DETROIT - Opening the 29th National Convention of the United Auto Workers union on June 14, Region 1A Director Rory Gamble said it was a very wise decision to meet here in this city because, "Detroit, just like men and women throughout our country, has been under attack."
The UAW and its workers have been through a tumultuous period. Michigan has lost 800,000 jobs since 2000 and 250,000 people are unemployed in this city whose population has fallen to less than a million.
Outgoing UAW President Ron Gettelfinger said structural changes in the industry, combined with the worst economic downturn since the Great Depression, created "the darkest hours since the founding of the union," 75 years ago.
He was referring to last years bankruptcies of General Motors and Chrysler and the new attacks on labor from the far right.
"We must never forget there were several right-wing conservatives in Washington who wanted us to fade away. Let's be clear, the contempt for the UAW was so great that some were willing to let the industry collapse to destroy us."
On the other hand, Gettelfinger praised the role played by President Obama in saving the auto industry.
"Without hesitation, President Barack Obama addressed the auto industry and took the necessary steps. Just over a year later, Chrysler is expanding production; GM is recalling workers and adding shifts," Gettelfinger added.
Most employers vigorously opposed unions but, Gettelfinger said, in the recent period, there is a "drumbeat of anti-union chatter" and "smear tactics against the UAW like never before."
On June 2, the anti-labor chatter in Michigan came from Newt Gingrich. At the Michigan Mackinac Policy Conference, the nation's largest state-based free market think tank, he called for Michigan to become a right-to-work state. ("Right-to-work" mean anti-union laws that make it next to impossible for workers to exercise their right to organize and bargain with their employer collectively.)
Gingrich also said that Michigan for years has subsidized people who were not productive and that the state's economy is built on "excessive expectation."
"These anti-union forces are simply motivated by greed," Gettelfinger charged.
Governor Jennifer Granholm addressed the convention, and she, too, had harsh words for those who "worship at the alter of a free market."
"If we were hands-off last year, GM and Chrysler would have been liquidated. Your jobs would have been gone. We would be a nation that makes nothing" she said.
Gettelfinger reminded the membership that labor has a friend in the White House, and recalled then-Senator Barack Obama's 2008 Detroit Labor Day speech when Obama told the crowd "I don't choke on the word union."

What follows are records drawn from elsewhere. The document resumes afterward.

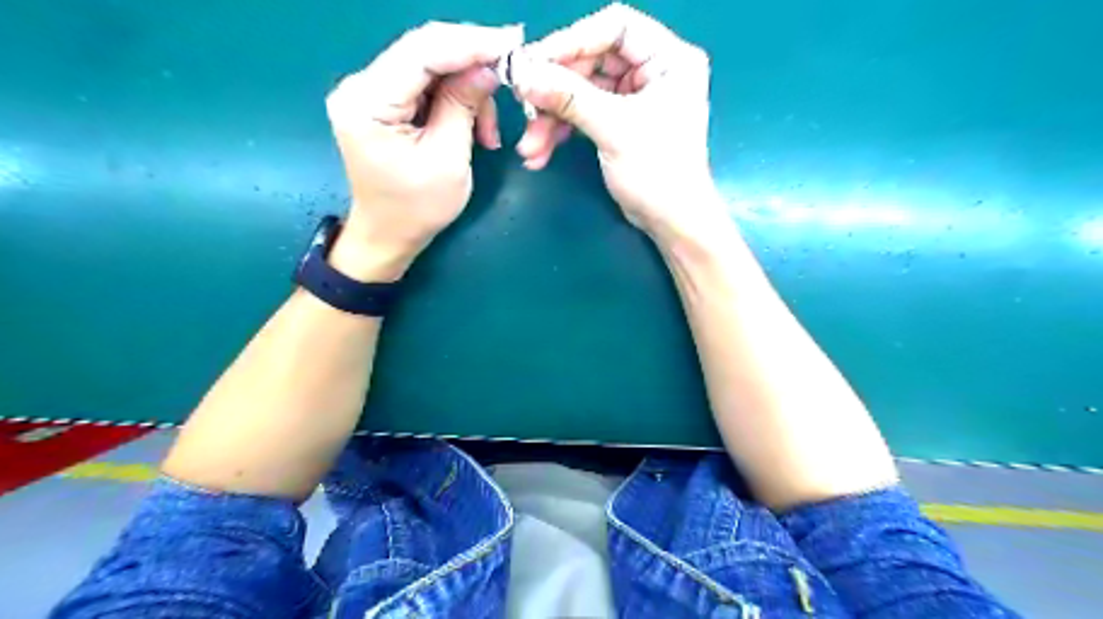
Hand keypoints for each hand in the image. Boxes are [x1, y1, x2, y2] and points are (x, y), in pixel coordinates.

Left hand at [324, 23, 521, 280]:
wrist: (389, 234)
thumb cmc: (417, 208)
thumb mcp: (448, 159)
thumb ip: (464, 106)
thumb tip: (490, 66)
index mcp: (368, 103)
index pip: (421, 52)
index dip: (469, 42)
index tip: (512, 40)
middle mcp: (361, 86)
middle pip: (424, 52)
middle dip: (472, 61)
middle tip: (512, 69)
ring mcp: (371, 92)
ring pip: (431, 67)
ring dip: (468, 91)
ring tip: (489, 134)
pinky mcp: (385, 102)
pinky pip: (427, 85)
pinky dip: (456, 100)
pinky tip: (474, 128)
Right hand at [510, 5, 724, 242]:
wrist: (671, 222)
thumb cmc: (658, 172)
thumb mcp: (614, 129)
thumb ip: (568, 97)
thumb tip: (523, 74)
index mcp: (668, 59)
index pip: (615, 28)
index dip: (572, 41)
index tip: (535, 63)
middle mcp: (652, 71)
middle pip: (591, 61)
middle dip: (555, 91)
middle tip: (525, 107)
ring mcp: (635, 98)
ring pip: (581, 92)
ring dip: (552, 119)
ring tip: (530, 147)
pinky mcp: (620, 122)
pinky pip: (583, 115)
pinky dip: (562, 132)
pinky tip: (541, 152)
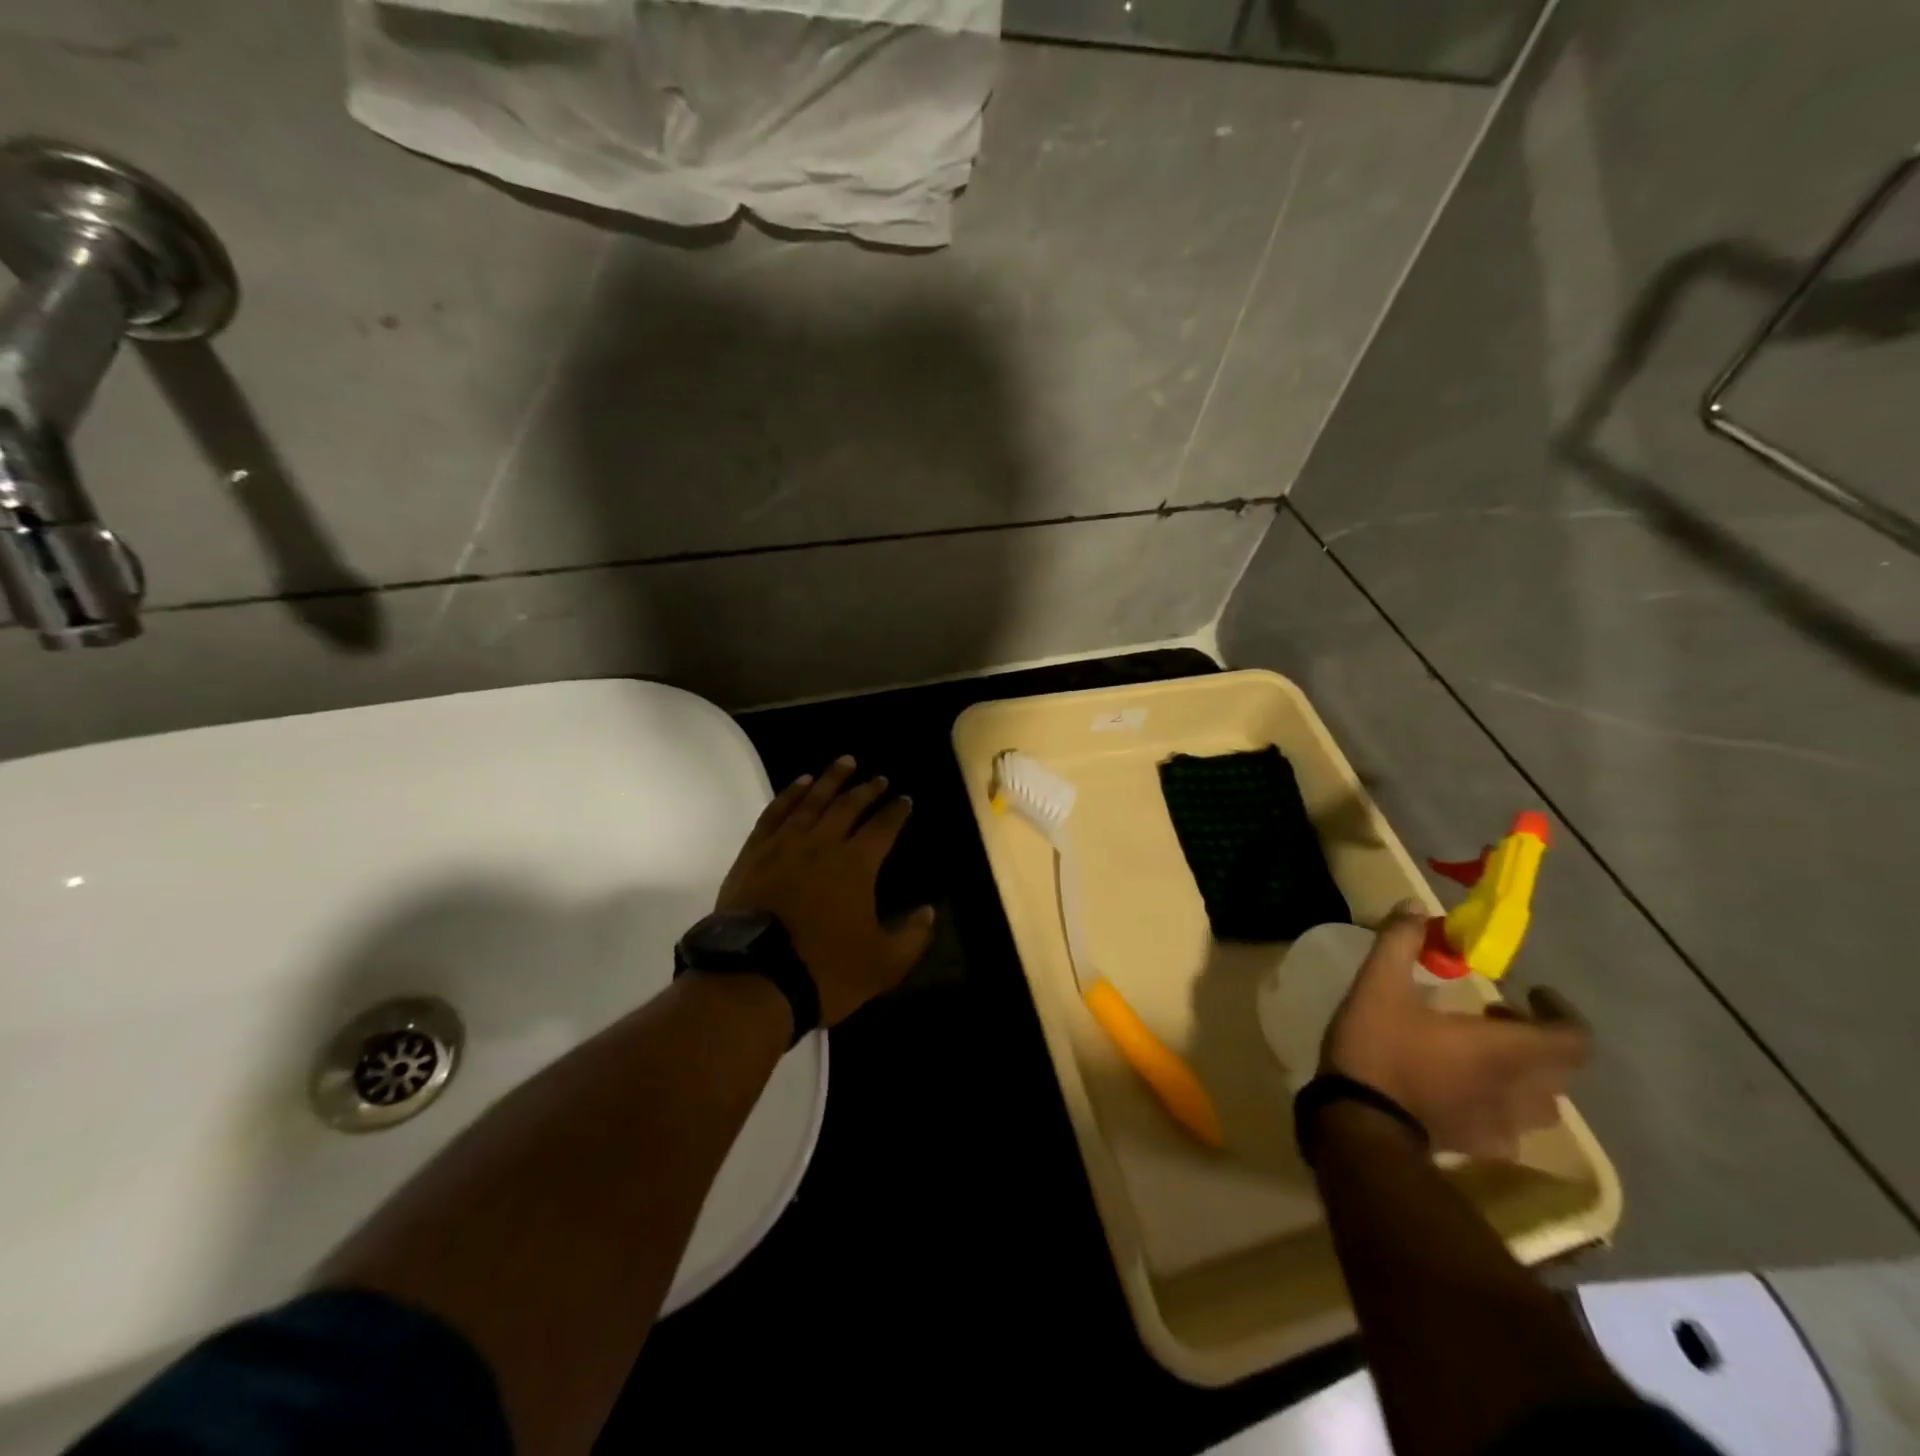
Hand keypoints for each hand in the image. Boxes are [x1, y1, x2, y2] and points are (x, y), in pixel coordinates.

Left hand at [714, 756, 936, 1026]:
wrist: (753, 980)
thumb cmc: (824, 970)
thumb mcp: (884, 964)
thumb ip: (913, 935)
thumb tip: (928, 910)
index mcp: (857, 864)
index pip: (883, 827)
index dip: (896, 811)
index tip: (904, 799)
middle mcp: (822, 843)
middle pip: (848, 806)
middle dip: (867, 789)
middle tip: (878, 778)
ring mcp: (784, 845)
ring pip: (811, 801)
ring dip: (830, 780)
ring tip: (844, 763)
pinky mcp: (754, 853)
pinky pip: (775, 813)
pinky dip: (789, 794)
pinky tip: (799, 784)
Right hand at [1320, 901, 1590, 1157]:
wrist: (1360, 1123)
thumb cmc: (1378, 1047)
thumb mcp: (1378, 984)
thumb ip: (1399, 942)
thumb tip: (1415, 906)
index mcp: (1506, 1050)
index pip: (1573, 1039)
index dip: (1563, 1013)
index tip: (1532, 993)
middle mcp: (1519, 1091)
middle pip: (1560, 1070)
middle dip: (1537, 1038)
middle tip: (1498, 1017)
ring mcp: (1503, 1125)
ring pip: (1540, 1102)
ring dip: (1524, 1074)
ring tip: (1484, 1056)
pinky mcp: (1480, 1146)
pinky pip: (1510, 1127)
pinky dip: (1499, 1105)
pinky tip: (1461, 1093)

He spoke about other positive changes that have taken place under this administration including the $790 billion stimulus program, sweeping health care reform, the Lilly Ledbetter decision and the appointments of Labor Secretary Hilda Solis and Supreme Court Justice Sonia Sotomayor.
These were listed to drive home the importance of the upcoming 2010 midterm elections.
"Once again we will be called upon to work hard. We must deliver this fall to allow President Obama to continue making progress" said Gettelfinger.
Receiving social justice awards were Congressmen John Lewis of Georgia and John Dingell of Michigan.
Lewis echoed previous remarks on the midterm elections saying we must "vote this year like we have never voted before."
Regarding the Employee Free Choice Act he said "We control the White House, Senate, and House of Representatives. Let's pass it and pass it now."
Dingell who has been a long time supporter for national health care welcomed the new legislation, but said the "task now is to preserve, protect and expand that program."
Still to be accomplished Dingell noted are "jobs, recovery of the economy and protection of rights for working families."
Later in the week delegates will vote for a new president, widely expected to be Vice President Bob King.